沈柔は顔色を変えて彼女をしばらく見つめた後、突然唇の端を上げて笑った。「もし私が拒否したら?」

「そうなれば、沈おじ様と沈おば様に会いに行って、今日の彼らの娘の行動をありのままに伝えるしかありません」

男性の低く冷たい声が響いた瞬間、沈柔の体全体が硬直した。

喬宸が顔を上げて見ると、大きな花束を抱えてゆっくりと彼らに近づいてくる墨夜司の姿が目に入り、目が一瞬で輝いた。すぐに親しげに声をかけた。「義兄さん!」

彼のこの「義兄さん」という呼びかけに、姜洛離も彼を見直した。

彼女はまだ墨夜司と喬綿綿が結婚したことを知らなかったが、喬宸のこの子の口の上手さに感心した。もう義兄さんと呼んでいるなんて。

明らかに、彼はこの未来の義兄に非常に満足しているようだ。

まあ、考えてみれば、墨夜司の条件は確かに非常に良い。

この超高レベルの顔だけでも、多くの女性を熱狂させるのに十分だ。

墨夜司は喬宸を一瞥し、軽く頷いて応答した。

彼は非常に目立つ赤いバラの花束を抱えてゆっくりと喬綿綿の前まで歩いてきた。

姜洛離は察しが良く、位置を譲って喬綿綿の後ろに立った。

「ベイビー、オーディション成功おめでとう」墨夜司は沈柔の硬直した表情の顔を見なかったかのように、手に持っていたバラの花束を喬綿綿に差し出しながら、低く優しい声で言った。

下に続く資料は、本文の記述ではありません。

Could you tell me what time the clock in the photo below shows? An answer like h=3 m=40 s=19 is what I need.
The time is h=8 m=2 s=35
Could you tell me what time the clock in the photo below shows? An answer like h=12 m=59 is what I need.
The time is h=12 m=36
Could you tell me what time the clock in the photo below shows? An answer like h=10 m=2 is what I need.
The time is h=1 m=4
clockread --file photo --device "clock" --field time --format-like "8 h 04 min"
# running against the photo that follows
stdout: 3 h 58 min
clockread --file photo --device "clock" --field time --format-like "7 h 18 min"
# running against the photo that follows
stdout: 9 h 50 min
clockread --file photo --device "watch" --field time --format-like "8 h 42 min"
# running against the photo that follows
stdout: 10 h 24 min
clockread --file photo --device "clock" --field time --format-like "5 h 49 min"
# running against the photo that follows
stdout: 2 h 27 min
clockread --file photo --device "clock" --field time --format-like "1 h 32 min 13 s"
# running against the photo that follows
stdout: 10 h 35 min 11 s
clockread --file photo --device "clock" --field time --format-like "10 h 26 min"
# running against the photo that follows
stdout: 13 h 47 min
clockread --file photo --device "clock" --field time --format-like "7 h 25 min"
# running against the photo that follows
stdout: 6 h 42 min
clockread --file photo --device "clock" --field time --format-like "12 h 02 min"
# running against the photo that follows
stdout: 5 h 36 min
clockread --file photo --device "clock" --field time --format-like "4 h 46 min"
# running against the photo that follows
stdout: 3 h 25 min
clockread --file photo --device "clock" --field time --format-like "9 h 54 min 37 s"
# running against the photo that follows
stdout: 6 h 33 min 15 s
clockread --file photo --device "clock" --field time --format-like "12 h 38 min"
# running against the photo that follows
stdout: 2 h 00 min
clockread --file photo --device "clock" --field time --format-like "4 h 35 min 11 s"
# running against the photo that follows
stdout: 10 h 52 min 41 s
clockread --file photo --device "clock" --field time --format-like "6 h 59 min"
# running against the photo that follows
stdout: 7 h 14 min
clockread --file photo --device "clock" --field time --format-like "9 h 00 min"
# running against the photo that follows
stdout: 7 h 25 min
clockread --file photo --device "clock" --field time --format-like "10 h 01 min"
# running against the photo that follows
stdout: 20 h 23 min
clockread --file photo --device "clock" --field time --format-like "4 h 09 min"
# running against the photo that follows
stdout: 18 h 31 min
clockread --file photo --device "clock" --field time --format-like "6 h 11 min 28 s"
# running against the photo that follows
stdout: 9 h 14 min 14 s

鼻をつく花の香りと目に飛び込んでくる赤色に、喬綿綿は一瞬驚いた。

彼女は目を瞬かせ、バラの花びらに転がる露を見下ろしながら、少し驚いて言った。「私に?」

これは墨夜司が初めて彼女に花を買って贈るんだ。

喬綿綿にとって、異性から花をもらうのは初めてではなかった。

彼女が蘇澤と付き合っていた数年間、蘇澤は彼女にたくさんの花を贈っていた。

特に交際初期には、非常に頻繁に贈っていた。

しかし、彼女が先ほど墨夜司が大きな赤いバラの花束を抱えて彼女に向かって歩いてくるのを見たとき、彼女はやはり心臓が速くなるのを感じた。

「うん」墨夜司は少し唇を曲げて、「花屋で選んできたんだ。気に入った?」

彼は女の子に花を贈ったことがなかった。